[Provided records — start]

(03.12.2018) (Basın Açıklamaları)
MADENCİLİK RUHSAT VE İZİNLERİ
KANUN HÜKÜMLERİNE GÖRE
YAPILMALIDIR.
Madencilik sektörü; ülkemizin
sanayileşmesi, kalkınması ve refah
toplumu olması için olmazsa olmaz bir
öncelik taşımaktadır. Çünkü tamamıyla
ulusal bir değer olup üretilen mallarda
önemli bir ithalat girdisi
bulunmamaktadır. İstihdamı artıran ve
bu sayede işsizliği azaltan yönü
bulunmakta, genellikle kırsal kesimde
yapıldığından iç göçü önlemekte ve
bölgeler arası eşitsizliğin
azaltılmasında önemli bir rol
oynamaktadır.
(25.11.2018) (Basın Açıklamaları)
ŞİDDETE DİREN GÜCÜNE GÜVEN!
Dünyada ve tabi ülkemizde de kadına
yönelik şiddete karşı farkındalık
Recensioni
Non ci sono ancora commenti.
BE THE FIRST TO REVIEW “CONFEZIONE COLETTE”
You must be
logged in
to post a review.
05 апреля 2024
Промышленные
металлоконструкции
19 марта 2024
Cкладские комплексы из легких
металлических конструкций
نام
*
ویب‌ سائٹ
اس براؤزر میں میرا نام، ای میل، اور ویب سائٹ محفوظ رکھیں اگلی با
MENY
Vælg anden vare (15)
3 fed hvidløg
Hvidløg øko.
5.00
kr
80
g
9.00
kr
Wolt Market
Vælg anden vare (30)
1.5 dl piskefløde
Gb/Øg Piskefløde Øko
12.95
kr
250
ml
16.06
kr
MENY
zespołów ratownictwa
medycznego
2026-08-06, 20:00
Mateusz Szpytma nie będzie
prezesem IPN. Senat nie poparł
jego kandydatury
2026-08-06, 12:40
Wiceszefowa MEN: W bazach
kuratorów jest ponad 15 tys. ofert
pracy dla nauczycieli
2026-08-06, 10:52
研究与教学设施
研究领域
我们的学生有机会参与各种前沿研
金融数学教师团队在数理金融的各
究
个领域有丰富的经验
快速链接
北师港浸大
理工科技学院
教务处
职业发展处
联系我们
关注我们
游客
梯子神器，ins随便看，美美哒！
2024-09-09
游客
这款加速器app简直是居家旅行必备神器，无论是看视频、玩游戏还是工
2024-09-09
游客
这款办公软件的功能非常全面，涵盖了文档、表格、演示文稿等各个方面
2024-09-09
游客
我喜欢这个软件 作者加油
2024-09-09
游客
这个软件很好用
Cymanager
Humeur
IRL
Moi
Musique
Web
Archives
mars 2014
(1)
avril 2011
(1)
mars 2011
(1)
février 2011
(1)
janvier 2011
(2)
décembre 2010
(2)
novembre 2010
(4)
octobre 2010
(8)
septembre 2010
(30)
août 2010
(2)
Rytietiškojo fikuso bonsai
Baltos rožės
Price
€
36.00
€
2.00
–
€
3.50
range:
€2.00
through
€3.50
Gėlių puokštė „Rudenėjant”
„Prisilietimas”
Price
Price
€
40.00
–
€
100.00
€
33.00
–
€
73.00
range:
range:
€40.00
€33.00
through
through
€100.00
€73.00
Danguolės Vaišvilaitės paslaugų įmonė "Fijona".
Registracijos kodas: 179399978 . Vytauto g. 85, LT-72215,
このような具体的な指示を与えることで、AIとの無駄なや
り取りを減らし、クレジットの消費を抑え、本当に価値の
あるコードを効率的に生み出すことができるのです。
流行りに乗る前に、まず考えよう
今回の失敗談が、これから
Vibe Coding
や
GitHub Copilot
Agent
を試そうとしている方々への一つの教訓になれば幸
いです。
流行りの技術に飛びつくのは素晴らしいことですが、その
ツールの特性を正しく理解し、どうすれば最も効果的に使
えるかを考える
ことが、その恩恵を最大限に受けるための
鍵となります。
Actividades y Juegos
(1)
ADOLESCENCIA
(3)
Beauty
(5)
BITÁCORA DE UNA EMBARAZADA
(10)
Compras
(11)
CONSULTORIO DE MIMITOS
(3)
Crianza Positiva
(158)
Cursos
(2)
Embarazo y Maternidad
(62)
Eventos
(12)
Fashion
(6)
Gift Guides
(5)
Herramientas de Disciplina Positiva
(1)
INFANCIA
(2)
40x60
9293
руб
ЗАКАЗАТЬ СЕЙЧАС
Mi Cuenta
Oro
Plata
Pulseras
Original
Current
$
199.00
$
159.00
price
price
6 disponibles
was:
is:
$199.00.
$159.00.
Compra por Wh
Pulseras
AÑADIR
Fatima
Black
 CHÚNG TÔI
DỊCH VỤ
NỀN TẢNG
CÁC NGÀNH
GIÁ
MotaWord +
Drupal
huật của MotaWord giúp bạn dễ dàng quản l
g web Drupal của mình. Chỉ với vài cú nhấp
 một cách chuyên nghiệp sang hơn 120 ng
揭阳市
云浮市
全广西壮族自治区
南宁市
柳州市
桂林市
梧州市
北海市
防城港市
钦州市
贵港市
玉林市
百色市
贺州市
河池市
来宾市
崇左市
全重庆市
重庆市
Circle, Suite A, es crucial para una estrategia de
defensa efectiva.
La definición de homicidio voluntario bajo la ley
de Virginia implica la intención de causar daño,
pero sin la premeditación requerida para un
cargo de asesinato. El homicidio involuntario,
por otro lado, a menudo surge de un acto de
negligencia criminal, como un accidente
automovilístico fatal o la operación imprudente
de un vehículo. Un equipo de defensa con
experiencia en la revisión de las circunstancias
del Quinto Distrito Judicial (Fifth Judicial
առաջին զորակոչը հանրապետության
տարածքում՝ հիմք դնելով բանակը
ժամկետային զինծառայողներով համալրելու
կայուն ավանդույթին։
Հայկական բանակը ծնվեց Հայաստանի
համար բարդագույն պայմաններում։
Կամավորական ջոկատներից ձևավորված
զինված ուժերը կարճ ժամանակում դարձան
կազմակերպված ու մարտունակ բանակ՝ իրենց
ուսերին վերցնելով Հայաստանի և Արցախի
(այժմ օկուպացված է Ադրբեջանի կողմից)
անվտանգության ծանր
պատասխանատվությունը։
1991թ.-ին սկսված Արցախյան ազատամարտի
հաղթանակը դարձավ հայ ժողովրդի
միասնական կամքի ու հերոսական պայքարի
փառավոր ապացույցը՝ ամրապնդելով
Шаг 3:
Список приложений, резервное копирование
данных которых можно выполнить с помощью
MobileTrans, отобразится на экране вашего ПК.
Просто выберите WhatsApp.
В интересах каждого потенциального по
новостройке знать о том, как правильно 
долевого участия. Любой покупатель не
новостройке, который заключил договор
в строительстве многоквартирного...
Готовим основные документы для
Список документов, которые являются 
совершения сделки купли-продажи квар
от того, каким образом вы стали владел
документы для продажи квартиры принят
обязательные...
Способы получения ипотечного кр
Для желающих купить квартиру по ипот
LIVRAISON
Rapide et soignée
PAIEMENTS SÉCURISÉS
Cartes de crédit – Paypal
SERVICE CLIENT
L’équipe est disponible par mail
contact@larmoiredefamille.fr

[Provided records — finish]

**Problem to solve**:
Copy verbatim, from the listing above, each line from the one containing "这款办公软件的功能非常全面，涵盖了文档、表格、演示文稿等各个方面" down to the one containing "Baltos rožės", inclusive.

**Response to the exercise**:
这款办公软件的功能非常全面，涵盖了文档、表格、演示文稿等各个方面
2024-09-09
游客
我喜欢这个软件 作者加油
2024-09-09
游客
这个软件很好用
Cymanager
Humeur
IRL
Moi
Musique
Web
Archives
mars 2014
(1)
avril 2011
(1)
mars 2011
(1)
février 2011
(1)
janvier 2011
(2)
décembre 2010
(2)
novembre 2010
(4)
octobre 2010
(8)
septembre 2010
(30)
août 2010
(2)
Rytietiškojo fikuso bonsai
Baltos rožės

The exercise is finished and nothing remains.